AMD Ryzen Reportedly Crashes With Specific Chain of FMA3 instructions
Samuel Wan / 8 years ago
Every time a new processor series launches, there are always some hardware bugs that surface. AMD previous had the TLB bug with Phenom and Intel had to disable TSX instructions on Haswell. More recently Intel had issues with certain Atom chips, and Skylake would crash under a specific demanding FMA3 and AVX workload. It looks like Ryzen is no exception as testing has revealed that certain FMA3 workloads can cause a system crash.

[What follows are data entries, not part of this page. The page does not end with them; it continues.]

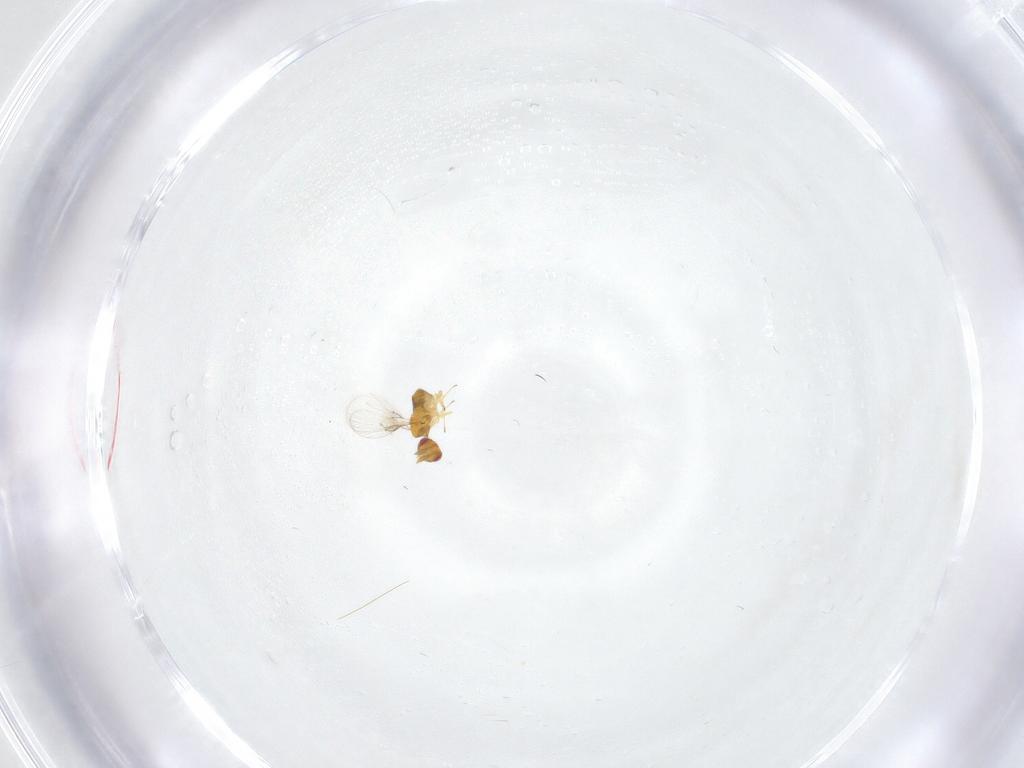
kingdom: Animalia
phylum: Arthropoda
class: Insecta
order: Hymenoptera
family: Trichogrammatidae
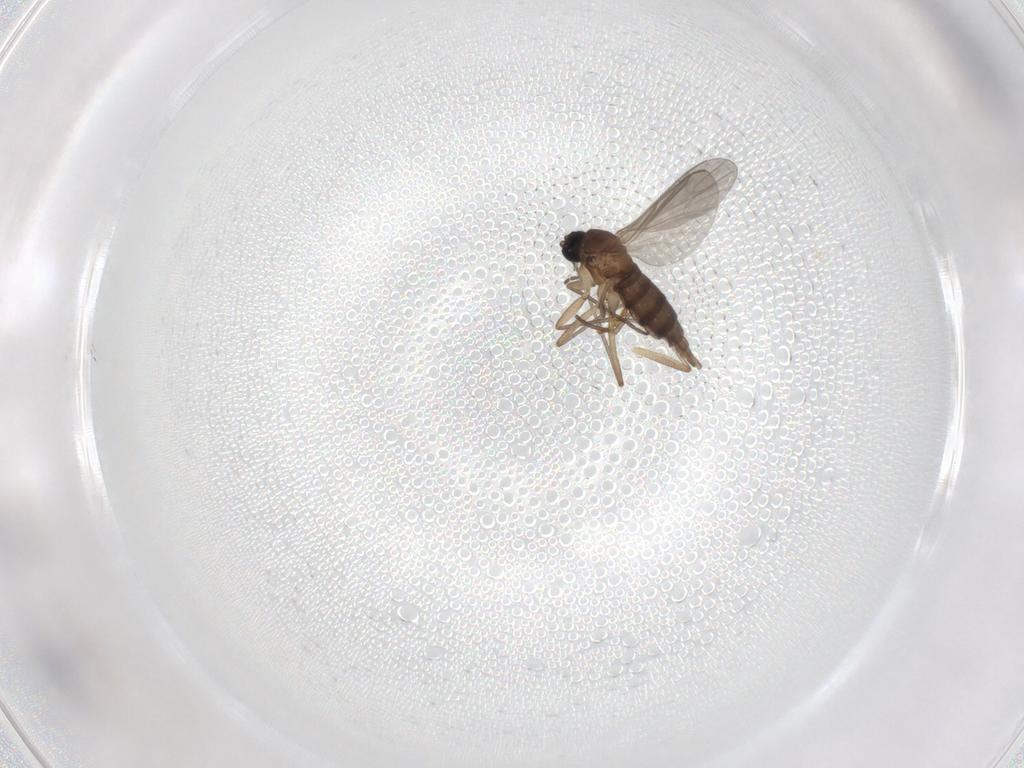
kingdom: Animalia
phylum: Arthropoda
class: Insecta
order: Diptera
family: Sciaridae
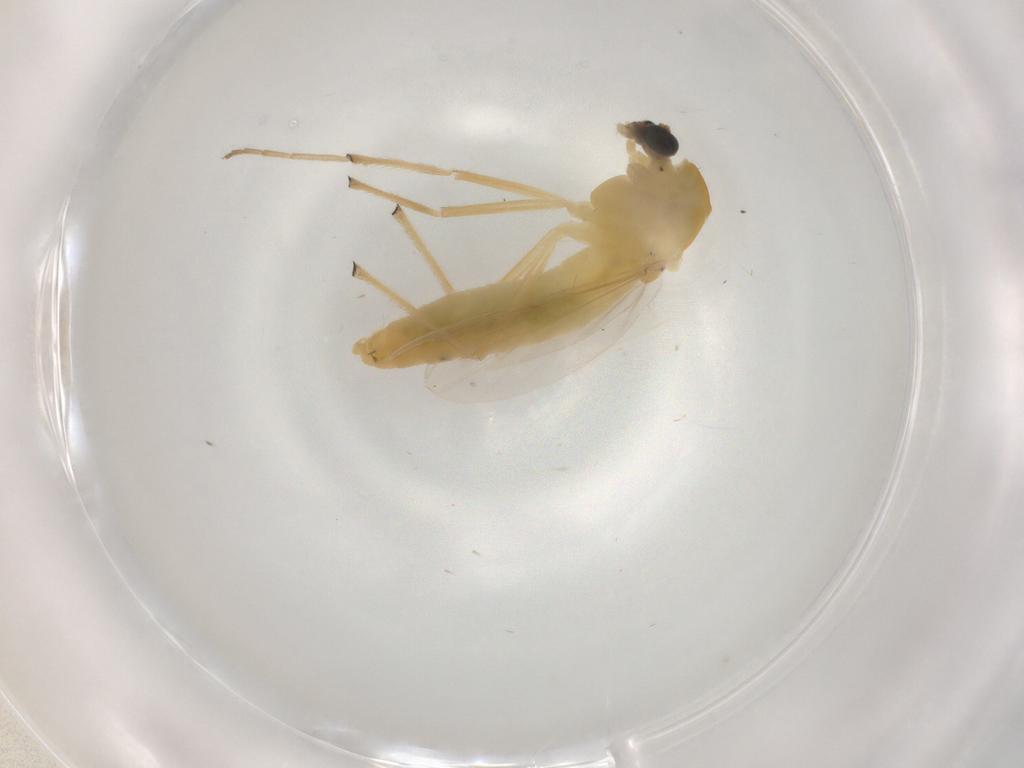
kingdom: Animalia
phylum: Arthropoda
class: Insecta
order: Diptera
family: Chironomidae
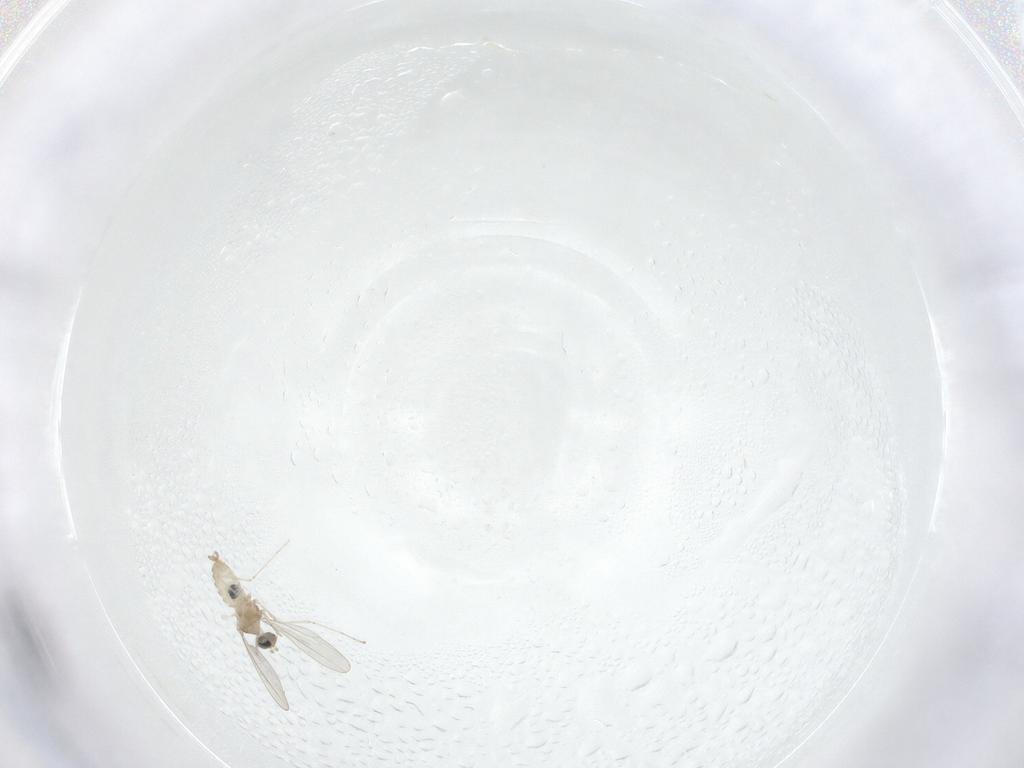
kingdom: Animalia
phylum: Arthropoda
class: Insecta
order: Diptera
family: Cecidomyiidae
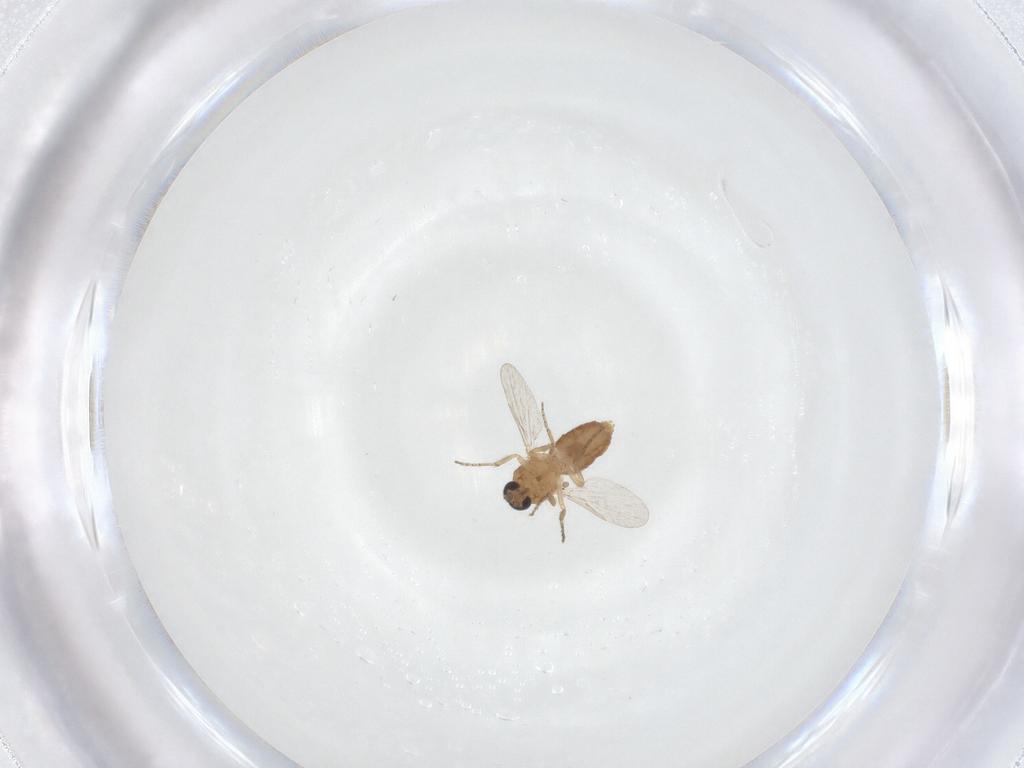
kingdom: Animalia
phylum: Arthropoda
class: Insecta
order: Diptera
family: Ceratopogonidae
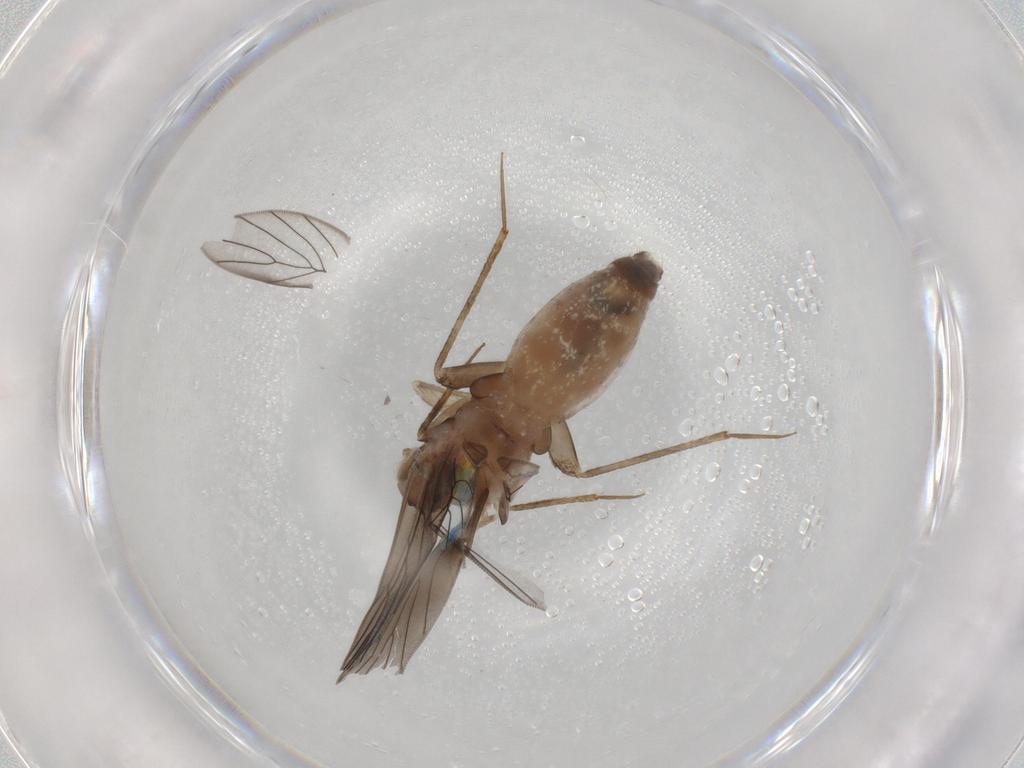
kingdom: Animalia
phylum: Arthropoda
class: Insecta
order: Psocodea
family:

Using a very particular set of FMA3 instructions in Flops version 2, a simple open-source CPU benchmark, Ryzen will crash when using Haswell optimised binaries. It’s important to note that while the binaries are optimised for a specific architecture, they should still run on any modern x86 CPU without issue. It just so happens that when feeding FMA3 instructions in an order optimised for Haswell, that Ryzen will cause the entire system crash.
Due to the usefulness of FMA3, this is a problematic situation. Usually, an errata would hopefully only crash the application and not the entire system. This means it could pose a security risk on Ryzen systems as a way to cause systems to shut down. This is especially problematic for Ryzen based servers as it might be possible to trigger a workload known to require the use of FMA3 to cause a crash.
In most cases, errata is somewhat easily fixed with a workaround in a microcode update. This usually means slightly slower performance in the affected scenario. Since this is only occurring under a Haswell optimised workload, I am hopeful AMD will be able to resolve this without any noticeable performance impact. If a microcode update can’t fix the issue and considering the importance of having FMA3, AMD has the final resort of recalling the chips and fixing the problem with a new batch of chips.